*** Passage shown Section Begins ***
Before starting The Closeteur, I worked in the fashion industry. On the side, I did charity work and was part of Shark Savers Hong Kong. I also launched [a campaign pledge to stop eating shark fin] I’m Finished With Fins with a friend. Through charity, I met a lot of people who worked for the environment and learned a lot about the field.
One year ago, together with a friend who was also interested in fashion and also did a lot of charity work, we began forming our business idea. Our goal was to combine our love for fashion and our passion about helping the environment together.
Many people do not know that they are indirectly contributing to pollution by partaking in fast fashion. Today’s popular culture is one where clothes are cheap, so people are always purchasing without thinking about the quality and whether or not they really like the items. The more we buy, the more we end up not wearing and throwing away. This in turn causes us to buy more.
This fashion waste contributes to the landfill problem as more than 10,000 tons of clothes are thrown away each year just in Hong Kong.
However, Hongkongers do not like to purchase secondhand clothes.
The Closeteur is different from other secondhand stores because we teach you how to mix and match the pieces we sell.
I previously lived in Australia and people there recycle as a part of their everyday lives. But it’s different in Hong Kong—the government here has to do a lot just to educate people on the subject. Nowadays, it has improved. Like recycling, it’s possible to change our attitude towards fast fashion clothes, it just needs time.
We want to change the view on secondhand clothes, not just convince people to buy them and that’s it. To change the industry, we must change ourselves and our spending habits first.
*** Passage shown Section Ends ***
*** Information provided Section Begins ***
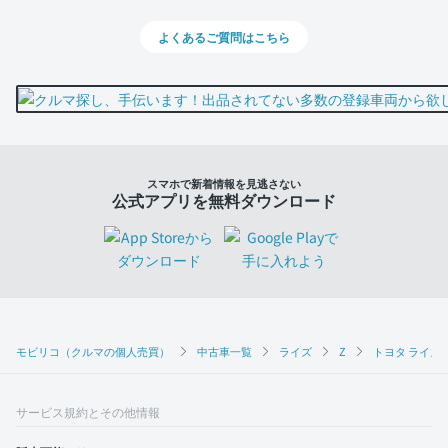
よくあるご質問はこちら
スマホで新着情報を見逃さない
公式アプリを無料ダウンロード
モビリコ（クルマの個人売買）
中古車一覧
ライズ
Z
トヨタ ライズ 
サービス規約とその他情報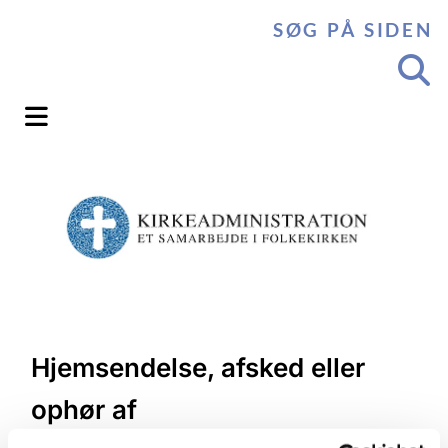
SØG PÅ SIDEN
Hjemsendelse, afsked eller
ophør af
*** Information provided Section Ends ***
*** Information provided Section Begins ***
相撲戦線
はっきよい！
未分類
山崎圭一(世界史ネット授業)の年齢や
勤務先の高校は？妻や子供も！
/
*** Information provided Section Ends ***
Things to do:
1) According to the Closeteur passage, how many tons of clothes are thrown away each year in Hong Kong?
2) Reproduce the Closeteur passage from "One year ago, together" up to and including "the environment together.".

Task results:
1) More than 10,000 tons.

2)
One year ago, together with a friend who was also interested in fashion and also did a lot of charity work, we began forming our business idea. Our goal was to combine our love for fashion and our passion about helping the environment together.